Die Forschung betont immer wieder, dass echte Haltungsänderungen schwer umkehrbar sind. Das ist gut, denn haben die Menschen erst einmal angefangen, nachhaltig zu denken und zu handeln, erzeugt ein Zuwiderhandeln sogar  inneren Widerstand. Ist also beispielsweise das Bio-Hühnchen im Supermarkt vergriffen, kommt man lieber am nächsten Tag nochmal, als ein Huhn aus konventioneller Massentierhaltung zu kaufen.

Die Pandemie zeigt somit auch, dass für Unternehmen der Druck gestiegen ist, Produkte und Dienstleistungen so zu gestalten, dass VerbraucherInnen sie gerne und ohne schlechtes Gewissen in Anspruch nehmen. Aktuelle Umfragen und Absatzzahlen bestätigen, dass Nachhaltigkeit immer mehr die Kaufentscheidung der KonsumentInnen beeinflusst. So kam es 2020 beispielsweise bei Bioprodukten zu einem Zuwachs von 17 Prozent bei Bioprodukten und die Umsätze von pflanzenbasierten Produkten der Rügenwalder Mühle liegen gleichauf mit den Umsätzen beim traditionellen Wurstgeschäft des niedersächsischen Unternehmens.

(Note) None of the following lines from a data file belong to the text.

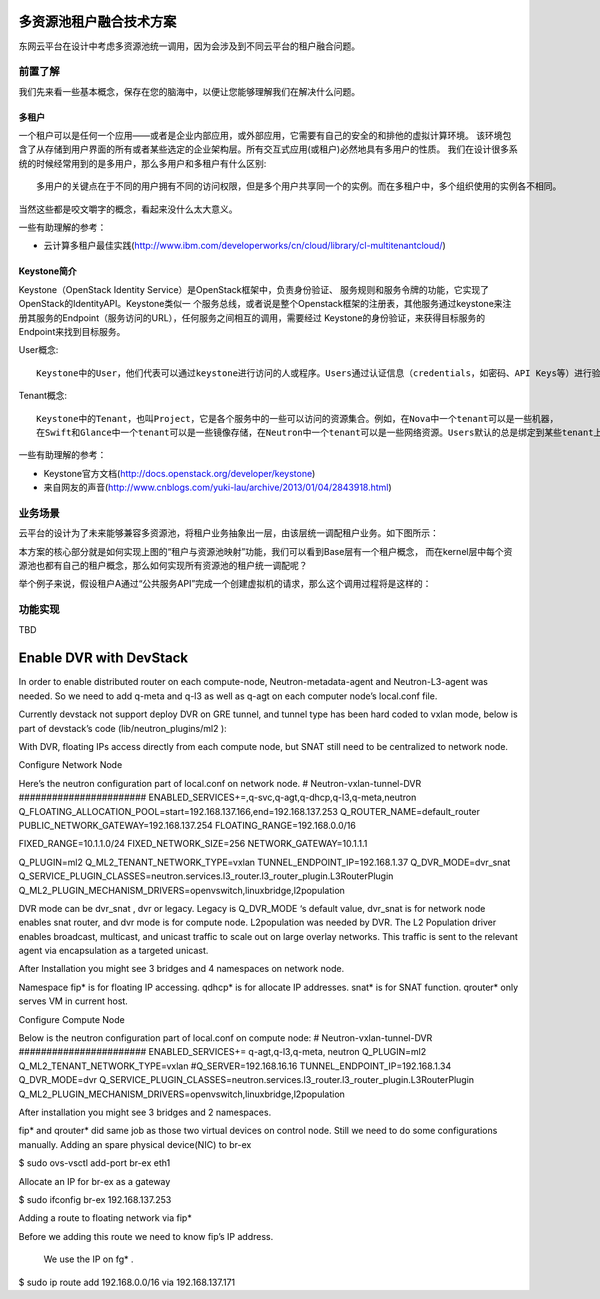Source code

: =======================================
多资源池租户融合技术方案
=======================================
东网云平台在设计中考虑多资源池统一调用，因为会涉及到不同云平台的租户融合问题。


前置了解
======================
我们先来看一些基本概念，保存在您的脑海中，以便让您能够理解我们在解决什么问题。

多租户
----------------
一个租户可以是任何一个应用——或者是企业内部应用，或外部应用，它需要有自己的安全的和排他的虚拟计算环境。
该环境包含了从存储到用户界面的所有或者某些选定的企业架构层。所有交互式应用(或租户)必然地具有多用户的性质。
我们在设计很多系统的时候经常用到的是多用户，那么多用户和多租户有什么区别::

    多用户的关键点在于不同的用户拥有不同的访问权限，但是多个用户共享同一个的实例。而在多租户中，多个组织使用的实例各不相同。

当然这些都是咬文嚼字的概念，看起来没什么太大意义。


一些有助理解的参考：

* 云计算多租户最佳实践(http://www.ibm.com/developerworks/cn/cloud/library/cl-multitenantcloud/)


Keystone简介
--------------
Keystone（OpenStack Identity Service）是OpenStack框架中，负责身份验证、
服务规则和服务令牌的功能，它实现了OpenStack的IdentityAPI。Keystone类似一
个服务总线，或者说是整个Openstack框架的注册表，其他服务通过keystone来注
册其服务的Endpoint（服务访问的URL），任何服务之间相互的调用，需要经过
Keystone的身份验证，来获得目标服务的Endpoint来找到目标服务。

User概念::

    Keystone中的User，他们代表可以通过keystone进行访问的人或程序。Users通过认证信息（credentials，如密码、API Keys等）进行验证。

Tenant概念::

    Keystone中的Tenant，也叫Project，它是各个服务中的一些可以访问的资源集合。例如，在Nova中一个tenant可以是一些机器，
    在Swift和Glance中一个tenant可以是一些镜像存储，在Neutron中一个tenant可以是一些网络资源。Users默认的总是绑定到某些tenant上。

一些有助理解的参考：

* Keystone官方文档(http://docs.openstack.org/developer/keystone)
* 来自网友的声音(http://www.cnblogs.com/yuki-lau/archive/2013/01/04/2843918.html)


业务场景
======================
云平台的设计为了未来能够兼容多资源池，将租户业务抽象出一层，由该层统一调配租户业务。如下图所示：

.. image:: /images/kernel_and_base.png

本方案的核心部分就是如何实现上图的“租户与资源池映射”功能，我们可以看到Base层有一个租户概念，
而在kernel层中每个资源池也都有自己的租户概念，那么如何实现所有资源池的租户统一调配呢？

举个例子来说，假设租户A通过“公共服务API”完成一个创建虚拟机的请求，那么这个调用过程将是这样的：

.. image:: /images/create_instance.png




功能实现
======================
TBD










========================
Enable DVR with DevStack
========================
In order to enable distributed router on each compute-node, Neutron-metadata-agent and Neutron-L3-agent was needed. So we need to add q-meta and q-l3 as well as q-agt on each computer node’s local.conf file.

.. image:: /source/images/image1.png

Currently devstack not support deploy DVR on GRE tunnel, and tunnel type has been hard coded to vxlan mode, below is part of devstack’s code (lib/neutron_plugins/ml2 ):


With DVR, floating IPs access directly from each compute node, but SNAT still need to be centralized to network node.



Configure Network Node

Here’s the neutron configuration part of local.conf on network node.
# Neutron-vxlan-tunnel-DVR
#######################
ENABLED_SERVICES+=,q-svc,q-agt,q-dhcp,q-l3,q-meta,neutron
Q_FLOATING_ALLOCATION_POOL=start=192.168.137.166,end=192.168.137.253
Q_ROUTER_NAME=default_router
PUBLIC_NETWORK_GATEWAY=192.168.137.254
FLOATING_RANGE=192.168.0.0/16

FIXED_RANGE=10.1.1.0/24
FIXED_NETWORK_SIZE=256
NETWORK_GATEWAY=10.1.1.1

Q_PLUGIN=ml2
Q_ML2_TENANT_NETWORK_TYPE=vxlan
TUNNEL_ENDPOINT_IP=192.168.1.37
Q_DVR_MODE=dvr_snat
Q_SERVICE_PLUGIN_CLASSES=neutron.services.l3_router.l3_router_plugin.L3RouterPlugin
Q_ML2_PLUGIN_MECHANISM_DRIVERS=openvswitch,linuxbridge,l2population

DVR mode can be dvr_snat , dvr or legacy. Legacy is Q_DVR_MODE ‘s default value, dvr_snat is for network node enables snat router, and dvr mode is for compute node. 
L2population was needed by DVR. The L2 Population driver enables broadcast, multicast, and unicast traffic to scale out on large overlay networks. This traffic is sent to the relevant agent via encapsulation as a targeted unicast.


After Installation you might see 3 bridges and 4 namespaces on network node.



Namespace fip* is for floating IP accessing. qdhcp* is for allocate IP addresses. snat* is for SNAT function. qrouter* only serves VM in current host.


Configure Compute Node

Below is the neutron configuration part of local.conf on compute node:
# Neutron-vxlan-tunnel-DVR
#######################
ENABLED_SERVICES+= q-agt,q-l3,q-meta, neutron
Q_PLUGIN=ml2
Q_ML2_TENANT_NETWORK_TYPE=vxlan
#Q_SERVER=192.168.16.16
TUNNEL_ENDPOINT_IP=192.168.1.34
Q_DVR_MODE=dvr
Q_SERVICE_PLUGIN_CLASSES=neutron.services.l3_router.l3_router_plugin.L3RouterPlugin
Q_ML2_PLUGIN_MECHANISM_DRIVERS=openvswitch,linuxbridge,l2population


After installation you might see 3 bridges and 2 namespaces.


fip* and qrouter* did same job as those two virtual devices on control node.
Still we need to do some configurations manually.
Adding an spare physical device(NIC) to br-ex

$ sudo ovs-vsctl add-port br-ex eth1

Allocate an IP for br-ex as a gateway

$ sudo ifconfig br-ex 192.168.137.253

Adding a route to floating network via fip*

Before we adding this route we need to know fip’s IP address.



	We use the IP on fg* .
$ sudo ip route add 192.168.0.0/16 via 192.168.137.171

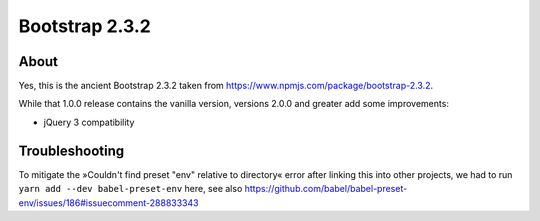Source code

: ###############
Bootstrap 2.3.2
###############


*****
About
*****
Yes, this is the ancient Bootstrap 2.3.2 taken from https://www.npmjs.com/package/bootstrap-2.3.2.

While that 1.0.0 release contains the vanilla version,
versions 2.0.0 and greater add some improvements:

- jQuery 3 compatibility


***************
Troubleshooting
***************
To mitigate the »Couldn't find preset "env" relative to directory« error
after linking this into other projects,
we had to run ``yarn add --dev babel-preset-env`` here, see also
https://github.com/babel/babel-preset-env/issues/186#issuecomment-288833343
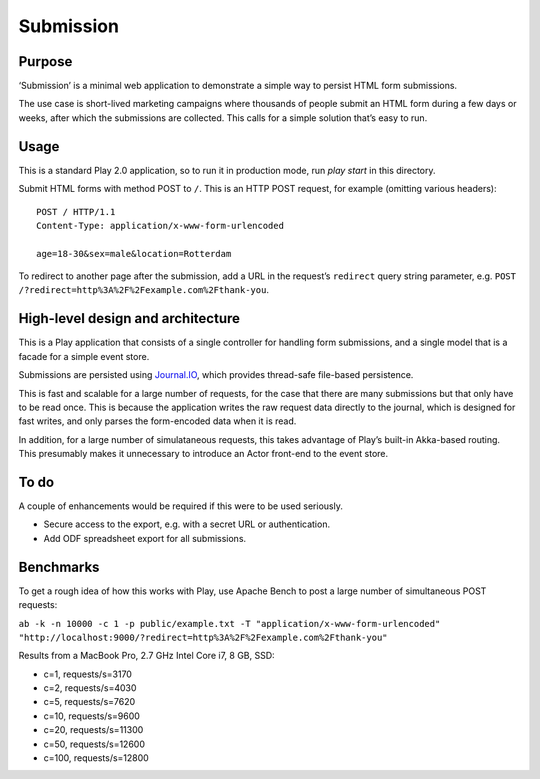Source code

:Submission
==========

Purpose
-------

‘Submission’ is a minimal web application to demonstrate a simple way to
persist HTML form submissions.

The use case is short-lived marketing campaigns where thousands of
people submit an HTML form during a few days or weeks, after which the
submissions are collected. This calls for a simple solution that’s easy
to run.

Usage
-----

This is a standard Play 2.0 application, so to run it in production mode,
run `play start` in this directory.

Submit HTML forms with method POST to ``/``. This is an HTTP POST
request, for example (omitting various headers)::

    POST / HTTP/1.1
    Content-Type: application/x-www-form-urlencoded

    age=18-30&sex=male&location=Rotterdam

To redirect to another page after the submission, add a URL in the
request’s ``redirect`` query string parameter, e.g.
``POST /?redirect=http%3A%2F%2Fexample.com%2Fthank-you``.

High-level design and architecture
----------------------------------

This is a Play application that consists of a single controller for
handling form submissions, and a single model that is a facade for a
simple event store.

Submissions are persisted using
`Journal.IO <https://github.com/sbtourist/Journal.IO>`_, which provides
thread-safe file-based persistence.

This is fast and scalable for a large number of requests, for
the case that there are many submissions but that only have to be read
once. This is because the application writes the raw request data
directly to the journal, which is designed for fast writes, and only
parses the form-encoded data when it is read.

In addition, for a large number of simulataneous requests, this takes
advantage of Play’s built-in Akka-based routing. This presumably makes
it unnecessary to introduce an Actor front-end to the event store.

To do
-----

A couple of enhancements would be required if this were to be used
seriously.

-  Secure access to the export, e.g. with a secret URL or
   authentication.
-  Add ODF spreadsheet export for all submissions.

Benchmarks
----------

To get a rough idea of how this works with Play, use Apache Bench to
post a large number of simultaneous POST requests:

``ab -k -n 10000 -c 1 -p public/example.txt -T "application/x-www-form-urlencoded" "http://localhost:9000/?redirect=http%3A%2F%2Fexample.com%2Fthank-you"``

Results from a MacBook Pro, 2.7 GHz Intel Core i7, 8 GB, SSD:

-  c=1, requests/s=3170
-  c=2, requests/s=4030
-  c=5, requests/s=7620
-  c=10, requests/s=9600
-  c=20, requests/s=11300
-  c=50, requests/s=12600
-  c=100, requests/s=12800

Immer mehr Medien berichten zudem über Veränderungsbestrebungen in Unternehmen und erzählen von Sozialunternehmen, die die Nachhaltigkeit schon im Unternehmenszweck verankern. So unterstützen sich Unternehmen, Verbraucher und Medien in ihrem Wandel gegenseitig. Der soziale Druck zur Nachhaltigkeit steigt also. Mit konventionellem Konsum kann man sich immer schlechter ‚sehen lassen‘. Wir stehen an einem Point of no Return – gut so! ‌‌‌‌‌‌


Die Studien des renommierten Kölner Rheingold Instituts werden von einem Team von PsychologInnen durchgeführt. Die Studien, auf denen dieser Beitrag basiert, waren schwerpunktmäßig aus den Bereichen Food, Handel, Verbrauchsgütern.Dazu sprachen wir mit Sabine Loch, Psychologin und Senior Research Consultant. Sie betreut im Institut die Schwerpunkte Handel, Food und Non-Profit-Organisationen.